*** Dataset entries

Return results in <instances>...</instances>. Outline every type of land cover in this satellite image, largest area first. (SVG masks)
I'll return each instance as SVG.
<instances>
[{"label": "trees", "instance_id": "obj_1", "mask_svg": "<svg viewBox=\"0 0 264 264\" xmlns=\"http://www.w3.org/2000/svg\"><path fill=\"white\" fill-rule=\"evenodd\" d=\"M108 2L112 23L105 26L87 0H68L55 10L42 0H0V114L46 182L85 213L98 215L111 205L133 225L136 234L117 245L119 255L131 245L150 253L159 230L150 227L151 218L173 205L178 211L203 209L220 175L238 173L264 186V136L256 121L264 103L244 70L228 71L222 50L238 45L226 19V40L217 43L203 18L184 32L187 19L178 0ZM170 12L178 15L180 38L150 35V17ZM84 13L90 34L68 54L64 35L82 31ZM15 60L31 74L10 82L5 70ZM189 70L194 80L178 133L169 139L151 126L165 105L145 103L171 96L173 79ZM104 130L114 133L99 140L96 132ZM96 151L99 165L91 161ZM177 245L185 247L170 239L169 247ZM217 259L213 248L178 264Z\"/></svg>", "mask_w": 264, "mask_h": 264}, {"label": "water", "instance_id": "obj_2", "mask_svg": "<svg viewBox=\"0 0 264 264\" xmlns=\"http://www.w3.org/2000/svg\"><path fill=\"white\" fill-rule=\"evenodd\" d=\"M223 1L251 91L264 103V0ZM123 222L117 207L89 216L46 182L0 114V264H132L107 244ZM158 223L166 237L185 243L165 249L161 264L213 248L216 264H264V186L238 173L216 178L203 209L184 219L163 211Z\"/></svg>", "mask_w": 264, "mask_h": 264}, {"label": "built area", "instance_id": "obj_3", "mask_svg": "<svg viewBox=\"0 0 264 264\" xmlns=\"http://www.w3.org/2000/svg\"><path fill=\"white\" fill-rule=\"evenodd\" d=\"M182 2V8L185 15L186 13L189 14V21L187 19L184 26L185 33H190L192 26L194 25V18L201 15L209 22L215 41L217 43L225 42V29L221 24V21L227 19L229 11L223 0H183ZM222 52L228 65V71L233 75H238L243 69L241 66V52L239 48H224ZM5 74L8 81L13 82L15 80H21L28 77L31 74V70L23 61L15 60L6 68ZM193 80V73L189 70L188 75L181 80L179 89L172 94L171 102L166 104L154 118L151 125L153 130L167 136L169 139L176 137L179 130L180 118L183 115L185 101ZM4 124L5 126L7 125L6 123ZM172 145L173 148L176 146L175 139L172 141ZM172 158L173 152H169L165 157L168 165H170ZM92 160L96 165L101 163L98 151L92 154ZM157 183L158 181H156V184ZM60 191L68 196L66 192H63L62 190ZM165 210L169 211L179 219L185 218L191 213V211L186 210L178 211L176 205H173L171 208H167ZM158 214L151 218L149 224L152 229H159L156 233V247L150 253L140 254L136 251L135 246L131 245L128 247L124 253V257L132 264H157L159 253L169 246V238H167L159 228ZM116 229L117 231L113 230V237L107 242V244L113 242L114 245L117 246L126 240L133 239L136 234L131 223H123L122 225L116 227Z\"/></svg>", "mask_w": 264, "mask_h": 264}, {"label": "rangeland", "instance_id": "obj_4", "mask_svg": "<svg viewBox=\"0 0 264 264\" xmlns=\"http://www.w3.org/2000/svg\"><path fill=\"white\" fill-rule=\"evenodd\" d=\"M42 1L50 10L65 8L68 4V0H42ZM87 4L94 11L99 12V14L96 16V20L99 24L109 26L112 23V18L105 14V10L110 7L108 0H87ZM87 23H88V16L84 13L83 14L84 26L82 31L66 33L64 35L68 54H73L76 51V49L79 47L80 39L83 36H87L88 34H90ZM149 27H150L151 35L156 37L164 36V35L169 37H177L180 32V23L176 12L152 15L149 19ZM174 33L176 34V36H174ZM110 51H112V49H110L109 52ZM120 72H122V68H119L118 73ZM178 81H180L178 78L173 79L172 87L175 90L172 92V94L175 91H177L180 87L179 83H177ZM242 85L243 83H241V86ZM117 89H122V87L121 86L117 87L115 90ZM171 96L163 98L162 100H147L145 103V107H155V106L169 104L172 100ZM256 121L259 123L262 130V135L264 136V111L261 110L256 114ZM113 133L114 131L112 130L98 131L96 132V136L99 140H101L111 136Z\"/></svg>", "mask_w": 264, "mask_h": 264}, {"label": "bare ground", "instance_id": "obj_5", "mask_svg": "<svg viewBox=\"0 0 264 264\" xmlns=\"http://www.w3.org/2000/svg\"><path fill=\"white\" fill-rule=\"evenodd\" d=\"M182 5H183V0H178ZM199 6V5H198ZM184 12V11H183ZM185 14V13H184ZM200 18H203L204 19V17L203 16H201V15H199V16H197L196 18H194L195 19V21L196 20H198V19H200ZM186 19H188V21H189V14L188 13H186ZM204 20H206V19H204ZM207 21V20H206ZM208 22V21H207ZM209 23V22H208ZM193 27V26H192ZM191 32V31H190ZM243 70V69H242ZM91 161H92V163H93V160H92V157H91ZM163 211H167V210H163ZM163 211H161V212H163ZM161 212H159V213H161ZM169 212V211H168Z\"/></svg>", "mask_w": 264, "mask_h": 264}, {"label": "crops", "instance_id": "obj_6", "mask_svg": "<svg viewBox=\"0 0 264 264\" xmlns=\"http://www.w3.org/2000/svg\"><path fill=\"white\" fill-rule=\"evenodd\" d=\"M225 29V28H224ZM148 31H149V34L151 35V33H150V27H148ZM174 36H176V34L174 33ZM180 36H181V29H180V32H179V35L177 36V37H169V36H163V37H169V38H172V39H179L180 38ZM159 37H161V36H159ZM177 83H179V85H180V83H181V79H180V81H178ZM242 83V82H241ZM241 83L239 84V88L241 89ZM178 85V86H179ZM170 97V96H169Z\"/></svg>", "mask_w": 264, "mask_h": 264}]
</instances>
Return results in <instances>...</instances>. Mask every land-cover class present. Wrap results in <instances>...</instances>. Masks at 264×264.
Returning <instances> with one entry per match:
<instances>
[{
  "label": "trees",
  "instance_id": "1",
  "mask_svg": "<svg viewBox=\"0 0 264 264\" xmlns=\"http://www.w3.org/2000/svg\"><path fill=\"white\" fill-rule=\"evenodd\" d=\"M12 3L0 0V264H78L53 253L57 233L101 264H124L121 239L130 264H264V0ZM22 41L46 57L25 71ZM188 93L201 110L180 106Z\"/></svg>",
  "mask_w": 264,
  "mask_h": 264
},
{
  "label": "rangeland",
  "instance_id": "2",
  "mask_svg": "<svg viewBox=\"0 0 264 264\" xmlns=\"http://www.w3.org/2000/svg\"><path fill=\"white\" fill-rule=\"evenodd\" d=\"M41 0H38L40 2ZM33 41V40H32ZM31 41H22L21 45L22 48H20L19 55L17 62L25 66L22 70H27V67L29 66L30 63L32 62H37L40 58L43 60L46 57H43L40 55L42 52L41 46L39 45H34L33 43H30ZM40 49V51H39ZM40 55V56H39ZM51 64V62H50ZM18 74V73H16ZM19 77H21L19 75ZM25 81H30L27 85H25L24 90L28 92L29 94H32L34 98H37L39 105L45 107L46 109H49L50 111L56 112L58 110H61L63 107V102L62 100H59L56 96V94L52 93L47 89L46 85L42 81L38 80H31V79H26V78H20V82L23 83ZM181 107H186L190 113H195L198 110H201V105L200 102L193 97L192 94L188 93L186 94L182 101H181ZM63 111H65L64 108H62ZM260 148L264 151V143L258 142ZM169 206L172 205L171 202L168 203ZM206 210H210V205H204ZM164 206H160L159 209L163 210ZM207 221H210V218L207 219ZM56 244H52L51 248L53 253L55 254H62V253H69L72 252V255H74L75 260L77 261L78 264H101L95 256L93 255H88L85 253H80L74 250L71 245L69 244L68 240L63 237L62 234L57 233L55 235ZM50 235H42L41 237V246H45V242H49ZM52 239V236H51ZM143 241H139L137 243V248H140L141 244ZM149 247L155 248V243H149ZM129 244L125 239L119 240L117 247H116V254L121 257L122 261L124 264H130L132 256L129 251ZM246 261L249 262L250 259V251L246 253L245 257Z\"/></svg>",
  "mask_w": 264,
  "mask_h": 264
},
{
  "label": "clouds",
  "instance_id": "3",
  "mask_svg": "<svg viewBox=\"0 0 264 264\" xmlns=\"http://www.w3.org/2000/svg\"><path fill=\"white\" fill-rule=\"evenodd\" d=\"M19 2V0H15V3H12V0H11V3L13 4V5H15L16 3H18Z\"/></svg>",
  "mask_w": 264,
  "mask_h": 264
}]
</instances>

******

=== Short exercise ===
Copy out every line of the records above that contains the word "cover".

=== Answer to the task ===
Return results in <instances>...</instances>. Outline every type of land cover in this satellite image, largest area first. (SVG masks)
Return results in <instances>...</instances>. Mask every land-cover class present. Wrap results in <instances>...</instances>. Masks at 264×264.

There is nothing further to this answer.